Key figures
Total assets have gone up by 24% from Ksh. 411.1 billion to Ksh. 510.3 Billion.
Loans and Advances are up 27% from Ksh. 233.8 billion to Ksh 297Billion
Customer deposits have gone up by 27% from Ksh. 313.5 Billion to Ksh. 397.1Billion
Profit before Tax in the first quarter of 2015 up 12% from Ksh. 5.6 Billion to 6.2Billion.
Net Interest Income: Up 11% from KShs 8.3Billion to KShs 9.3Billion
Fees and commissions: Up 19% from KShs 2.7Billion to KShs 3.2Billion
If you are a shareholder of KCB Bank Group you will be laughing all the way to the bank. KCB Bank just released its first quarter results for 2015 and the profits have risen by 12% before tax. They have made Ksh. 6.2 billion which is attributed to higher interest incomes, fees and commissions arising from new business lines.

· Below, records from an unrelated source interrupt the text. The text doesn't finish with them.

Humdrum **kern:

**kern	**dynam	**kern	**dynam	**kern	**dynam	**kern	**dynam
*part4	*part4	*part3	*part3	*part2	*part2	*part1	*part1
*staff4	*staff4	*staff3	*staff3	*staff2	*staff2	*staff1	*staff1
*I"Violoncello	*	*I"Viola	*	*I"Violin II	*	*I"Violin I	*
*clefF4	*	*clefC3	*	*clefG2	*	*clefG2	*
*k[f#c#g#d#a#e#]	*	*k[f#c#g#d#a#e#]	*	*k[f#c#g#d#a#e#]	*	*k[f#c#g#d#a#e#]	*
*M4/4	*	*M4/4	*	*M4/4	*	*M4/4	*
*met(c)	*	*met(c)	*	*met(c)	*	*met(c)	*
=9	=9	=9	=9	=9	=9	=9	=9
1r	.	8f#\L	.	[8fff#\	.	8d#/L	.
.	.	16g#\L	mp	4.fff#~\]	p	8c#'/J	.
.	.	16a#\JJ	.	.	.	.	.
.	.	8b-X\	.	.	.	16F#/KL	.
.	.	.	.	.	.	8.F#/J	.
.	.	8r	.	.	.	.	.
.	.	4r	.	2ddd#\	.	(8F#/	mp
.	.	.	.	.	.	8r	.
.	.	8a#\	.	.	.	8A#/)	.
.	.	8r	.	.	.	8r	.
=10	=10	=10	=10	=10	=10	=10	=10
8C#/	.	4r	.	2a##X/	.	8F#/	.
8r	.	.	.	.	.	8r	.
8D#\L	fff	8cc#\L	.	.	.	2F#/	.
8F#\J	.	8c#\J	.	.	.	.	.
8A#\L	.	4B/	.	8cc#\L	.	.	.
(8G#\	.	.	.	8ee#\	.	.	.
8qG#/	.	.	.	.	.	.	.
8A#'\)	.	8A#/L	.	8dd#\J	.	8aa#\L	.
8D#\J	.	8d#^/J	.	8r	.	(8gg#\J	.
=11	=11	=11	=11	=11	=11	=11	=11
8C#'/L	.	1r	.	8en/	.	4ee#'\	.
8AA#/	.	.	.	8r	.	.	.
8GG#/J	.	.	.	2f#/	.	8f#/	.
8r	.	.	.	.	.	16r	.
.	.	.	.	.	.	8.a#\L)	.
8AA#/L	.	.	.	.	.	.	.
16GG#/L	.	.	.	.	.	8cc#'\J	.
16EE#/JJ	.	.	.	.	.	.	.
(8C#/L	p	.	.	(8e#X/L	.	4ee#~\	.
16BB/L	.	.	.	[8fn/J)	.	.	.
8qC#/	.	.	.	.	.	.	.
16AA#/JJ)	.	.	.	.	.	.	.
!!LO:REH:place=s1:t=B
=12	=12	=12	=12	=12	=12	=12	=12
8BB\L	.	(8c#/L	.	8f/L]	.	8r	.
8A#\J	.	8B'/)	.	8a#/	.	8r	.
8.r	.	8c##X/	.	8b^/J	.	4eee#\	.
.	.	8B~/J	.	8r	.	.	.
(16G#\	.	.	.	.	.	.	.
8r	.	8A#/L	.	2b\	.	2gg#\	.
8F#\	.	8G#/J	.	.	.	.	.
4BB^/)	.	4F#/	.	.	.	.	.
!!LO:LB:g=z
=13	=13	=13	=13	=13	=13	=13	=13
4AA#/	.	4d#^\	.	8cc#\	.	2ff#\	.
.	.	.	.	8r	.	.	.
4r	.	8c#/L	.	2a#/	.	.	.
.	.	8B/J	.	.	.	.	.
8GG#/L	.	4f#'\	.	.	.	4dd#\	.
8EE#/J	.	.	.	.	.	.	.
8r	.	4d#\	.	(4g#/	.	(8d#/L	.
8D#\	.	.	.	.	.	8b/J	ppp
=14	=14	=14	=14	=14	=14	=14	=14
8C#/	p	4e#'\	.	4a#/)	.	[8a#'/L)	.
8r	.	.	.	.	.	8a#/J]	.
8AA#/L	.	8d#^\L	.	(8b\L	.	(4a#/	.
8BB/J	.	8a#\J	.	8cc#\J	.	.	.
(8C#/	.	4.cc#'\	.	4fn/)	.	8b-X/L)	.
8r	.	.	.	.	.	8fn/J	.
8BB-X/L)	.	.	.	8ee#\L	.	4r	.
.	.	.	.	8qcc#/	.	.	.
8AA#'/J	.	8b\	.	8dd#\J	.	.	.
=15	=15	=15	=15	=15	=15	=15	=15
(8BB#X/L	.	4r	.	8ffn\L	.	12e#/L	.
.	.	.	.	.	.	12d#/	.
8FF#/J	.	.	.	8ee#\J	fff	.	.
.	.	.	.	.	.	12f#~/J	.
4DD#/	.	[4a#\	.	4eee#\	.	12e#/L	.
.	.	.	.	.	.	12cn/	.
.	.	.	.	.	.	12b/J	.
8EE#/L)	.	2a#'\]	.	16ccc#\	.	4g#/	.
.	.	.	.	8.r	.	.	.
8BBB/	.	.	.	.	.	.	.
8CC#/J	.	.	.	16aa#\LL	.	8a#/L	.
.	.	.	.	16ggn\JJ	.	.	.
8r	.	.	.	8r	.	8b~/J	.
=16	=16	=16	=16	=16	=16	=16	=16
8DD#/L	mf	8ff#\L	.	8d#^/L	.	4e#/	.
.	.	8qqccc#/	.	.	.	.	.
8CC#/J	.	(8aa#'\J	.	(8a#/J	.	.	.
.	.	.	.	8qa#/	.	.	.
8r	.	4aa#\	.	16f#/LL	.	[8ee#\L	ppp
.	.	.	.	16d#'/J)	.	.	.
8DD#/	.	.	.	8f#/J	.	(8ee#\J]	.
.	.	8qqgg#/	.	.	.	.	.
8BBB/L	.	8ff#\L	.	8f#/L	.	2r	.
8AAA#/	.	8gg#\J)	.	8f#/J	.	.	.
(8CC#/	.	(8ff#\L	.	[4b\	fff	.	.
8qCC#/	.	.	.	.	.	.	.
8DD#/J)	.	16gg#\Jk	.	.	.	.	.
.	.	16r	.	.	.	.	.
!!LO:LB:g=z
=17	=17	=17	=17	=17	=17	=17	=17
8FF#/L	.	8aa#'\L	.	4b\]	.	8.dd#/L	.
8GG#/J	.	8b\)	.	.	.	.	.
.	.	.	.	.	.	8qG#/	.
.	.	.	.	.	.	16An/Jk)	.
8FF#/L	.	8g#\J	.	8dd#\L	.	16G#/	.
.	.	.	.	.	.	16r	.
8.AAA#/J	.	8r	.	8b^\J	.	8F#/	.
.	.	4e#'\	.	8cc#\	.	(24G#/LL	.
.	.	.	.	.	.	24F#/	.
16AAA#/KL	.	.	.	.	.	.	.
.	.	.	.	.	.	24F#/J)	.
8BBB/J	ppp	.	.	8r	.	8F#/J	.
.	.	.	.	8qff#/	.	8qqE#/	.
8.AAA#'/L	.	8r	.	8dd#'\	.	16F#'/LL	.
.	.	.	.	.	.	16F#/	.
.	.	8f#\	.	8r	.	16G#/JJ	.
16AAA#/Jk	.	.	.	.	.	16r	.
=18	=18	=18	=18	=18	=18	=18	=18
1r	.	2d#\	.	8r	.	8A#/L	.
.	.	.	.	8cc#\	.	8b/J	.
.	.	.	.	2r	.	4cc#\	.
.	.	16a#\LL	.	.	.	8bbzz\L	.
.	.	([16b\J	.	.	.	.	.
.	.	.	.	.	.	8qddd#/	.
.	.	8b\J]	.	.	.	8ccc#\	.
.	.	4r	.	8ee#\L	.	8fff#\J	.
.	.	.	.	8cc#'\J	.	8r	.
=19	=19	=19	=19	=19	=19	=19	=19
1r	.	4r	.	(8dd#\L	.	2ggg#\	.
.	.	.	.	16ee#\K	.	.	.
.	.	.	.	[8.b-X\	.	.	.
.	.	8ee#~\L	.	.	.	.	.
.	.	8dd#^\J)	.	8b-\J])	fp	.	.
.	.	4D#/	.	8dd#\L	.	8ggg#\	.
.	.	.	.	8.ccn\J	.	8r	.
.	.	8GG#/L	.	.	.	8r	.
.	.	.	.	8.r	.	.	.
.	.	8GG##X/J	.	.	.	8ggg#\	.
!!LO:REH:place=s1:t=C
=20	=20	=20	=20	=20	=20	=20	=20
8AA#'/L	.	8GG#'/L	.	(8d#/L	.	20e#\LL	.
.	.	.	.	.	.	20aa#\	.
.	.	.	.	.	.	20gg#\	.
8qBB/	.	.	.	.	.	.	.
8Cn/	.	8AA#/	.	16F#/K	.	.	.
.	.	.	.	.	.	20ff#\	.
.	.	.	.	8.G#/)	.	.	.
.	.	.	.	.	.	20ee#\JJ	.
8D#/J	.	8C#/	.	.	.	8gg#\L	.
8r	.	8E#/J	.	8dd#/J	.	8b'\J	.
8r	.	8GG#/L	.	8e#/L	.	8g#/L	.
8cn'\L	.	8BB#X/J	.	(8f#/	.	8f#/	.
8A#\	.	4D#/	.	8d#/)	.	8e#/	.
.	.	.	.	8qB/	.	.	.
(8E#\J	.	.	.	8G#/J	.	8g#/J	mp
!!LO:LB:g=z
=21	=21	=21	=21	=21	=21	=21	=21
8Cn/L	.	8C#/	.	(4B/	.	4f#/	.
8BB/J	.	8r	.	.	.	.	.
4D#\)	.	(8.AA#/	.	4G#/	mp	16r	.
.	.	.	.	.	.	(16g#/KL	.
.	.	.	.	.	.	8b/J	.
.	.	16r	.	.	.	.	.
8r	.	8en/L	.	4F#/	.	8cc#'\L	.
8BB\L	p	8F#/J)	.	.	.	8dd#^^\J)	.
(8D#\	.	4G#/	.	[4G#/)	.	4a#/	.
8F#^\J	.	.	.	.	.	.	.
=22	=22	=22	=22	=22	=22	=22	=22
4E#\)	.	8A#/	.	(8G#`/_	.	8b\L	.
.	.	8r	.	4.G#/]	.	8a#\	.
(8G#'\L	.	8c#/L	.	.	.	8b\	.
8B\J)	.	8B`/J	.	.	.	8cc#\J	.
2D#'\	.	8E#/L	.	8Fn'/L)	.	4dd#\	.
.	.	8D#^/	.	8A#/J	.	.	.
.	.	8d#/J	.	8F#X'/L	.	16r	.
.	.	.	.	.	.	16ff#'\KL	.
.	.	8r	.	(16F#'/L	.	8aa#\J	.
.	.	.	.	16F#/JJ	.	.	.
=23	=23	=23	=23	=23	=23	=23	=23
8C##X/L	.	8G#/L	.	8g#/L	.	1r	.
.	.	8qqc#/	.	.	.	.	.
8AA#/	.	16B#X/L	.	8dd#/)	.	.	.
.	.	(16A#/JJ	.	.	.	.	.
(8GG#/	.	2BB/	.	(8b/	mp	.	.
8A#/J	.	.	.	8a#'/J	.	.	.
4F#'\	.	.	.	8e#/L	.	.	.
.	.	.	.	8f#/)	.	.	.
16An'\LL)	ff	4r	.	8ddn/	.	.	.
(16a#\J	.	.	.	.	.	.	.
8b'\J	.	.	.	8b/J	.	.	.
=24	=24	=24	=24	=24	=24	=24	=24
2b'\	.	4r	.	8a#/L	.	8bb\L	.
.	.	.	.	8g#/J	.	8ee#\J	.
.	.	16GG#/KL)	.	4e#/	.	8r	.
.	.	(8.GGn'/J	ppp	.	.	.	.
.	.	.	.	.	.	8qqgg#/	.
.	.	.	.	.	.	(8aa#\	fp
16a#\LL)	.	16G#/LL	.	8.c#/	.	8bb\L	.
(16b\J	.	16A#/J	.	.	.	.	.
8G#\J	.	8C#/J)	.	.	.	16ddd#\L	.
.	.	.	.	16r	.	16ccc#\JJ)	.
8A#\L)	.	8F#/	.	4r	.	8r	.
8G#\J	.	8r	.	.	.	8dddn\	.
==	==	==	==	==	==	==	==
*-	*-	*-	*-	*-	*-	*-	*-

KCB CEO, Mr. Joshua Oigara said that the growth in profitability was a result of a sustained push to manage costs in Kenya and the international businesses as well as growing non-funded income.
KCB has been focusing on driving up non funded income. “Fees and commissions grew by 19% as a result of increased transaction volumes and new products which we have rolled out to meet changing customer needs,” said Mr Oigara. He said that the investments they have created through partnerships are bearing fruits especially the partnership with Safaricom which has been a game changer in the financial services sector. KCB is focused on financial inclusiveness as part of its strategy.
KCB has increased its investments in new business lines. 2 weeks ago KCB formally launched KCB Insurance Agency business which has been rolled out to 98 branches so far and will be rolled out to the rest of the branches and region in the next one year. For the full-year ending December 2014, the agency saw profits rise by 268% (year on year growth) from KShs 42.23 million in 2013 to KShs 155.23 million.
In April 2015 KCB Group also launched its Islamic Banking unit which seeks to tap into the demand for Islamic financial products across the East African region.
KCB plans to invest in the digital payments platform as the region moves towards a cashlite economy. Last month KCB invested in a revenue collection solution to facilitate collection of taxes across the country as part on its initiative to enhance service delivery to citizens in the ongoing devolution process.
Mid-last month, KCB Group rolled out an ambitious programme aimed at facilitating the collection of taxes across Kenya’s 47 counties. The revenue collection solution is part of the Bank’s wider initiative to enhance service delivery to citizens in the ongoing devolution process. The Bank has a strategic agreement with the Kenyan government to aid the disbursement of over KShs. 30Billion under the social protection programme for the aged, poor and disabled using a biometric card dubbed Inua Jamii.
The Group also recently rolled out M-Benki and Biashar@Smart (together with Safaricom), which are based on mobile phone platform. They also launched the KCB M-PESA Account, the second product under the strategic partnership between KCB Group and Safaricom. In one month, the KCB Mpesa product hit a major milestone by reaching 1 million accounts in just four weeks.